▶ _Your assignment_: Can you rewrite the profile of Ms. Baranski below from "That was 1982." down to "anthropology at Oxford.", updating it so that "mouthy" becomes "outspoken"?

▶ _Extract provided_:
☆ ☆ ☆ ☆ ☆ ☆ ☆

Between 12:30 and 3:15, when we left the table and Ms. Baranski automatically put on her dark glasses and we walked leisurely up Fifth Avenue to 68th Street, where we said goodbye, she gave the impression that she had nothing better to do. The dark glasses startlingly brought her celebrity to life and deflected a dozen stares outside Bergdorf’s, but during lunch I don’t think she noticed that the news mavens Barbara Walters and Arianna Huffington were seated two tables away, nor they the actress.
Of course, that is how it should be. Who cares, right? Yet she observed something about New York that threw a different light on all those confident people. Although her remark was made about another occasion — a recent cocktail party Ms. Baranski attended at the Time Warner building, where many literary stars and journalists were present — it seemed a valid comment about the cultural shifts taking place, when the world you know is suddenly not the world you possess.
We had been talking in a meandering way about careers and marriage. For 27 years Ms. Baranski, who is 58, has been married to the actor Matthew Cowles, the black sheep member of a family with ties to Cowles publishing and Drexel banking who has made a respectable living playing bad guys and white-trash types, beginning with a small part in “Midnight Cowboy.” “He’s the one you should be interviewing,” Ms. Baranski said.
I asked her how they met. “We did an Ibsen play in Garden City, Long Island,” she said. “And he asked me if I wanted to ride home on his motorcycle one night. He was this shaggy blond-haired guy who smoked unfiltered Mexican cigarettes. He was really exotic. I was in my early 30s. He loved riding around lower Manhattan — back when SoHo was a little dark. Anyhow, that’s how our romance began. We lived in a few funky lofts downtown. I was doing ‘Midsummer Night’s Dream’ in Central Park. That’s the first role I played in New York that got some real recognition.” In fact, Mel Gussow, in his review in The New York Times, raved that her Helena was the show’s “single stylish performance.”
That was 1982. Eventually the couple moved to Litchfield, Conn., where Mr. Cowles’s family had an old homestead, so they could raise their two young daughters with fewer hassles. For several years in the mid-’90s, when she was playing the mouthy Maryann in the sitcom “Cybill,” Ms. Baranski commuted to Los Angeles, while Mr. Cowles stayed home. Today, their daughter Isabel Cowles, 26, is a law student, and her sister Lily, 23, is doing graduate work in anthropology at Oxford.
I said, knowing the answer, “They didn’t want to follow their parents into acting?”

☆ ☆ ☆ ☆ ☆ ☆ ☆

Source records
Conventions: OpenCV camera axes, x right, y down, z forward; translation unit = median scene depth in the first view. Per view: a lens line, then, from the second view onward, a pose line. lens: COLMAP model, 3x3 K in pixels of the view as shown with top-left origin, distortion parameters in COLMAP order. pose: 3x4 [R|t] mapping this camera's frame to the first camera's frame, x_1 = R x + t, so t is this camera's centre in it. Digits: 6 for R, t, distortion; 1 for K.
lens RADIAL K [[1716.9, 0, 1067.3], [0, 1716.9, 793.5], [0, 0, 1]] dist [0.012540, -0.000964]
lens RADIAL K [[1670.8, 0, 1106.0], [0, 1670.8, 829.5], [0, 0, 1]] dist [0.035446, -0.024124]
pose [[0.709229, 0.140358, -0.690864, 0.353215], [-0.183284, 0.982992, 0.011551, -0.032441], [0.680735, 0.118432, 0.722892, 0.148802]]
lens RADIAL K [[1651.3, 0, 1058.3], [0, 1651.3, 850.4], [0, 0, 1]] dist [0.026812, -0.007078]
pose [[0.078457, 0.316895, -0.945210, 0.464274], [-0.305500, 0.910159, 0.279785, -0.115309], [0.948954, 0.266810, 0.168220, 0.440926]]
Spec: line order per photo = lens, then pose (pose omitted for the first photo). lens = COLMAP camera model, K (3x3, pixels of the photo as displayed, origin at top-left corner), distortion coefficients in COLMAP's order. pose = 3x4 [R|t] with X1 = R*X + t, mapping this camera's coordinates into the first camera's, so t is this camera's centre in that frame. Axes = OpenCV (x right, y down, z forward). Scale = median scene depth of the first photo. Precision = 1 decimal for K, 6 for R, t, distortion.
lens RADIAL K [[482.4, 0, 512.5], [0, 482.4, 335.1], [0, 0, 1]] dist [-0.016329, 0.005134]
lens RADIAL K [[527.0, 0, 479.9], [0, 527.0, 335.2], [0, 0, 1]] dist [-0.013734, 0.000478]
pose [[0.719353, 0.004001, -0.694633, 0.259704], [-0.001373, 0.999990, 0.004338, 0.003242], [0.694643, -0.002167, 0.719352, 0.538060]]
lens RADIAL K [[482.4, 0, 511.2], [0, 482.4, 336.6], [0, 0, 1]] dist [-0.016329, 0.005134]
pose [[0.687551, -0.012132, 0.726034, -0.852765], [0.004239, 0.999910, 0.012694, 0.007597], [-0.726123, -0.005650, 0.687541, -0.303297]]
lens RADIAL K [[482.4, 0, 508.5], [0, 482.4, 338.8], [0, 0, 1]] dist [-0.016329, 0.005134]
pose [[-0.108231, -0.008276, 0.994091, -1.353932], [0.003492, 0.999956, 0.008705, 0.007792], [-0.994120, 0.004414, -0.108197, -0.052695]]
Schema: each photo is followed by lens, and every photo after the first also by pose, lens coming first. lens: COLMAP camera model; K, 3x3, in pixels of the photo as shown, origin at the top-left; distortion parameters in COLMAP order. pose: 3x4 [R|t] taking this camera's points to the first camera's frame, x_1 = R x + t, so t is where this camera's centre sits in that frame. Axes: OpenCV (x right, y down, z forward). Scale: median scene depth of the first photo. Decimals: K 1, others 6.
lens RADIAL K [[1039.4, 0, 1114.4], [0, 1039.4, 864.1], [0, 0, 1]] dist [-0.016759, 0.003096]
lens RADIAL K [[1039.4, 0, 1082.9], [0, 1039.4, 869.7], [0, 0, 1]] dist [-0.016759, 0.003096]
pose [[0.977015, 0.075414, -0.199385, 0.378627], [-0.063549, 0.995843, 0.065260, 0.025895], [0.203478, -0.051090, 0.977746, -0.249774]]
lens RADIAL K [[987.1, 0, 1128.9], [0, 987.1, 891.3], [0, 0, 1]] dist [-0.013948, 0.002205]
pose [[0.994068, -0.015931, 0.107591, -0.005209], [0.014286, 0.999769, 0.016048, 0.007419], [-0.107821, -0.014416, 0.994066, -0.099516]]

☆ ☆ ☆ ☆ ☆ ☆ ☆

▶ _Exercise result_:
That was 1982. Eventually the couple moved to Litchfield, Conn., where Mr. Cowles’s family had an old homestead, so they could raise their two young daughters with fewer hassles. For several years in the mid-’90s, when she was playing the outspoken Maryann in the sitcom “Cybill,” Ms. Baranski commuted to Los Angeles, while Mr. Cowles stayed home. Today, their daughter Isabel Cowles, 26, is a law student, and her sister Lily, 23, is doing graduate work in anthropology at Oxford.